[cddlm] CDL specification

Paul Anderson dcspaul at inf.ed.ac.uk
Fri Feb 25 02:09:49 CST 2005


>I had promised to Dejan I would respond to your earlier comment, but I
>will try to respond here as the thread has continued in the same vein.

Thanks - this is all very helpful. Pleae let me know if this isn't
a good place to continue the discussion ..

>There may be other semantics that are undefined or
>not clearly defined.  I am not sure.  Do you have any other examples?

I don't have any example immediately, but I haven't looked at it in a lot
of detail. I'm sure there would be if I attempted an implementation.
My worry is that this is almost certin if you do not write down the intended 
semantics clearly enough.

>2) Languages like system configuration grammars are hard for people to
>write.  People don't think this way.  Tooling is typically very
>important for the successful implementation of any system.  Vanish from
>HP was very helpful in showing the BPEL example.  BPEL is a very rich
>language, but almost impossible to write by hand due to its complexity.
>However, it is very clear how to create a tool that can write
>well-formed BPEL, and many vendors and independents have done just that.
>
>The purpose of CDL is to allow many contributors to a system definition.
>I am not sure that people will directly author CDL.  On my side, we are
>implementing higher level tooling that can use CIM and CMDBs to derive a
>well-formed description, then parse down to CDL.  It works quite nice.
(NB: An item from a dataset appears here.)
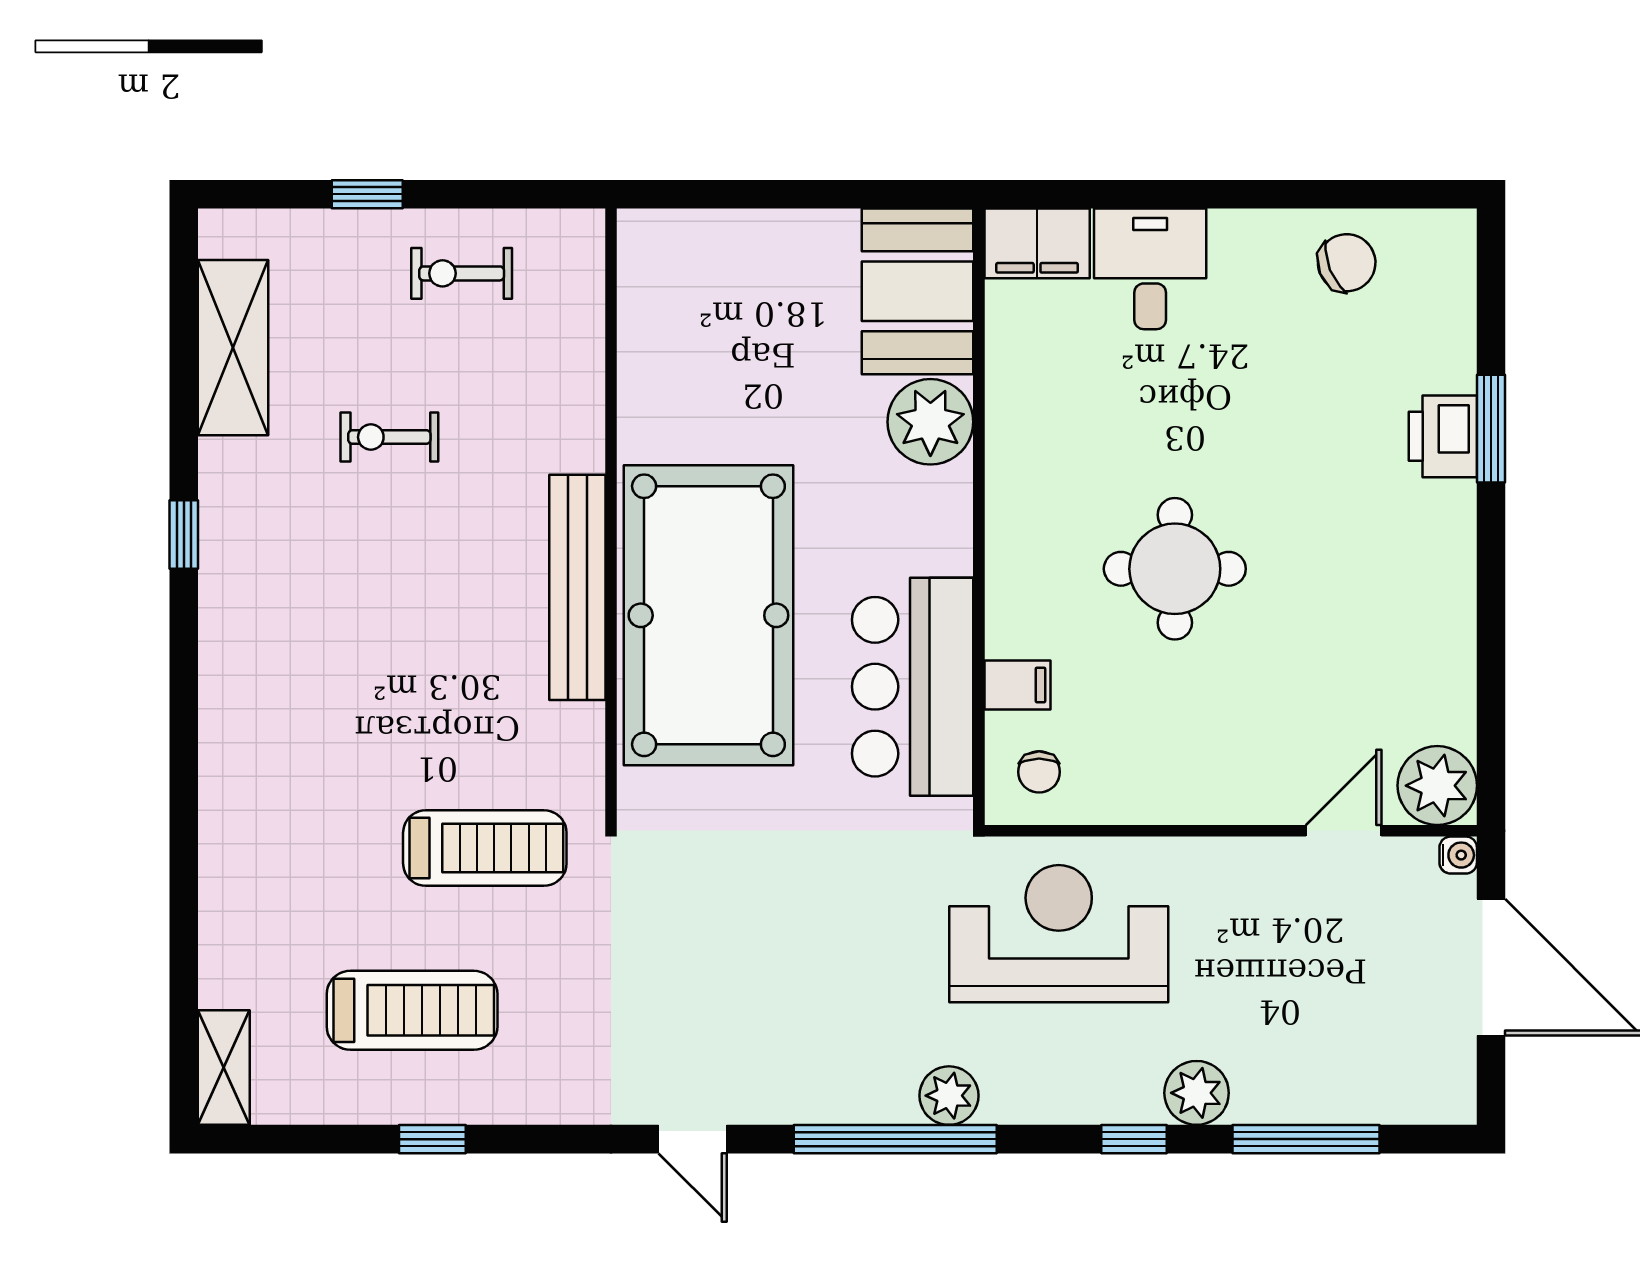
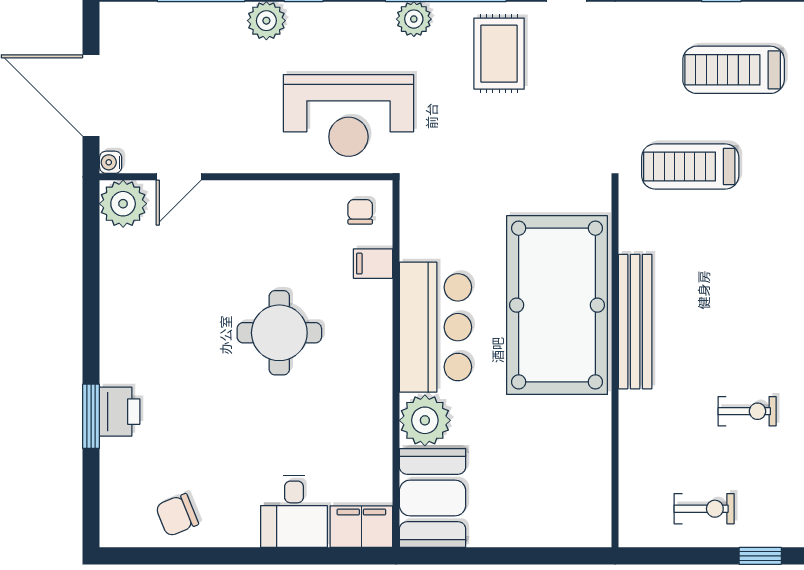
bar counter: (913, 687) -> (435, 327), moved
rug: (806, 1038) -> (499, 54), added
I am very interested in all of this - my major interest is in building
system configurations from independent contributions, and there is a
lot we could discuss here.

In this context though, the main question, is why the CDL contains
the template mechanics - if the CDL is being generated by tools, why
not have the tools handle templating in any way they want and evaluate
down to a simpler common language (CDL with no templates) ?

>3) It would be helpful for me to understand what you consider research
>features.  Working Groups don't do research.  We write specs based on
>experience and implementations.

Dejan brought up the question of doing things which were considered
"research". I don't think that there is sufficient real-world experience of 
templating mechnisms in collaborative configuration specification to be
sure that this particular approach is going to work well. I would
rather have left this out (or as an "optional" layer) because I'm
not sure it belongs at this level, and it may turn out that there
are better ways of doing this once you have hardwired it into the standard.

I'm still planning to look more closely at the CDL spec, and I'll probably
have some more detailed questions later.